2.2. Interoperability Profiles

15. Profiles define the specific use of standards at a service interoperability point (SIOP) in a given context. A SIOP is a reference point within an architecture where one or more service interfaces are physically or logically instantiated to allow systems delivering the same service using different protocols to interoperate. A SIOP serves as the focal point for service interoperability between interconnected systems, and may be logically located at any level within the components, and its detailed technical specification is contained within a service interface profile (SIP). Profiles support prerequisites for programmes or projects and enable interoperability implementation and testing.

16. Interoperability Profiles provide combinations of standards and (sub)profiles for different CIS and identify essential profile elements including:

  • Capability Requirements and other NAF architectural views

  • Characteristic protocols

  • Implementation options

  • Technical standards

  • Service Interoperability Points, and

  • The relationship with other profiles such as the system profile to which an application belongs.

17. The NISP now defines the obligation status of profiles and standards as "mandatory" or "candidate".

  • Mandatory: The application of standards or profiles is enforced for NATO common funded systems in planning, implementing and testing. Nations are required to use the NISP for developing capabilities that support NATO's missions (ie. NATO led operations, projects, programs, contracts and other related tasks). Nations are invited to do the same nationally to promote interoperabilty for federated systems and services.

  • Candidate: The application of a standard or profile shall only be used for the purpose of testing and programme / project planning. The standard or profile must have progressed to a stage in its life-cycle and is sufficiently mature and is expected to be approved by the standardization body in the foreseeable future. This implies, that from a planning perspective, the respective standard or profile is expected to become mandatory during execution of the programme. A candidate standard or profile should not stay in volume 3 for more than 3 years.

18. Profiles shall be updated if referenced standards change. Profiles are dynamic entities by nature. NATO captures this dynamic situation by updating profiles once a year in the NISP. Profile owners are responsible for the versioning of their profiles. Profile reviews are required every 2 years by their owners to ensure their accuracy and continued relevance.

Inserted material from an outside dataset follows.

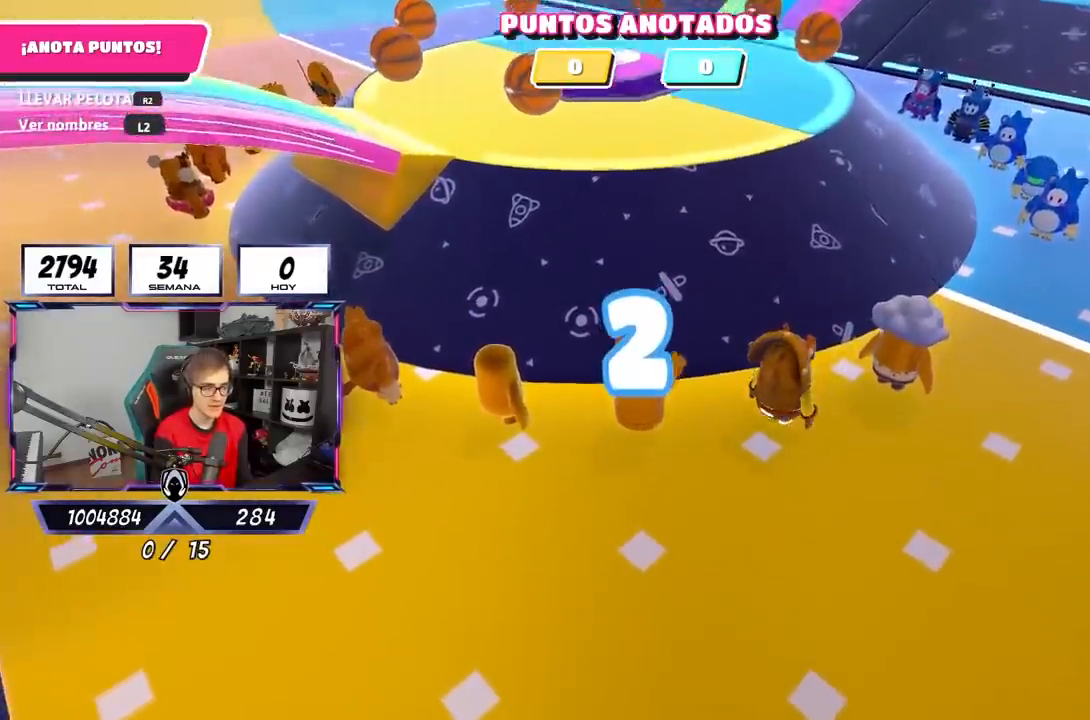
{"buttons": [], "left_stick": "up-left", "right_stick": "center", "events": [[150, "right_stick", "up"], [350, "right_stick", "center"]]}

19. Proposed profiles (and standards) can be accepted as candidates in order to follow their developments and to decide if they can be promoted to mandatory standards and profiles. In some cases proposed standards and profiles can be readily accepted directly as mandatory.

20. Interoperability Profiles can reference other Interoperability Profiles to allow for maximal reuse.

21. Further information and guidance on creation of profiles is available in Appendix A.